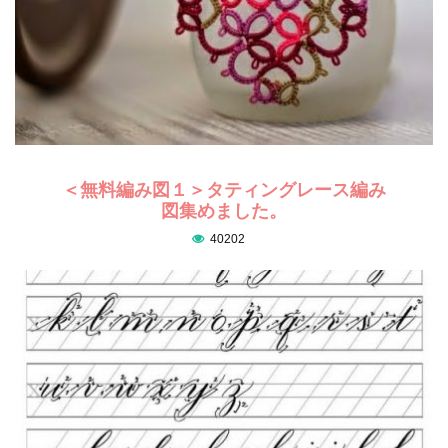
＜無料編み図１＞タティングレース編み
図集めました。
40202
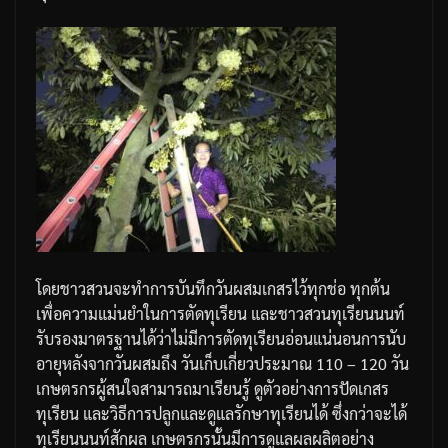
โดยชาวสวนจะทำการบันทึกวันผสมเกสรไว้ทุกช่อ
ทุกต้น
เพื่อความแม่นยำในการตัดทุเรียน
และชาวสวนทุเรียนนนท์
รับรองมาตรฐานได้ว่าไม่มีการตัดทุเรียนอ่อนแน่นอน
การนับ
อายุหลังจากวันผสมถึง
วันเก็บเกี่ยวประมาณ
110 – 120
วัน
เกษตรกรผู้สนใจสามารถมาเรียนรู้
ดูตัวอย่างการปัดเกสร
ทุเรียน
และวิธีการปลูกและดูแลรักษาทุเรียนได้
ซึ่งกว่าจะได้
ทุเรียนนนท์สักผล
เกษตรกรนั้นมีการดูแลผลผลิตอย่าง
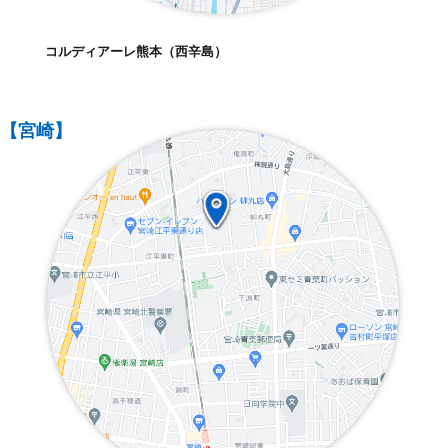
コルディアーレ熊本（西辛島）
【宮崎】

--

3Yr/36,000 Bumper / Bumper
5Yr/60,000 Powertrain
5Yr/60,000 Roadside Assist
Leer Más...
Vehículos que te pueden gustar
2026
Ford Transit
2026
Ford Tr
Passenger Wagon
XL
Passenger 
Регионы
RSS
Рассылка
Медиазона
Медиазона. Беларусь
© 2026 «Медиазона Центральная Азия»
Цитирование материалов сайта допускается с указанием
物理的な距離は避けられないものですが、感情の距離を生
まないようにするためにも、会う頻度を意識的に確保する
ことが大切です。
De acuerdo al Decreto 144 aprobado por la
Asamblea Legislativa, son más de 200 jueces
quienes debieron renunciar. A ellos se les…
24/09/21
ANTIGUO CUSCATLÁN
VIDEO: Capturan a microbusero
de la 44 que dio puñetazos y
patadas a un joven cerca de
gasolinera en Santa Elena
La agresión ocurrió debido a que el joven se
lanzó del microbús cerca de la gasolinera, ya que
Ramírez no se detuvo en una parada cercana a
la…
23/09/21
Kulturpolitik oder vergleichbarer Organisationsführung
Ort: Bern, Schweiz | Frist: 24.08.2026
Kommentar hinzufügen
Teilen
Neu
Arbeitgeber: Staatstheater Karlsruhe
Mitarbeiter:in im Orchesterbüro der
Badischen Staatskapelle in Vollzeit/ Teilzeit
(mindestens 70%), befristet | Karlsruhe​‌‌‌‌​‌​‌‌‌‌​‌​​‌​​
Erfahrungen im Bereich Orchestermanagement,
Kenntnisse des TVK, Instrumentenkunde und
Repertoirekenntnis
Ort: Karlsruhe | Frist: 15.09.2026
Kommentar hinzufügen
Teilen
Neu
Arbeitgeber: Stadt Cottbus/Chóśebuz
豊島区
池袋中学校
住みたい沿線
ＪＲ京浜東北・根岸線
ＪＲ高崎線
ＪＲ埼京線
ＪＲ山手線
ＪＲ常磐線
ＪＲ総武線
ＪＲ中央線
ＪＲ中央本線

▶ _TASK GOAL_
Please return every line of the records above that contains the word "Медиазона".

▶ _TASK RESULT_
Медиазона
Медиазона. Беларусь
© 2026 «Медиазона Центральная Азия»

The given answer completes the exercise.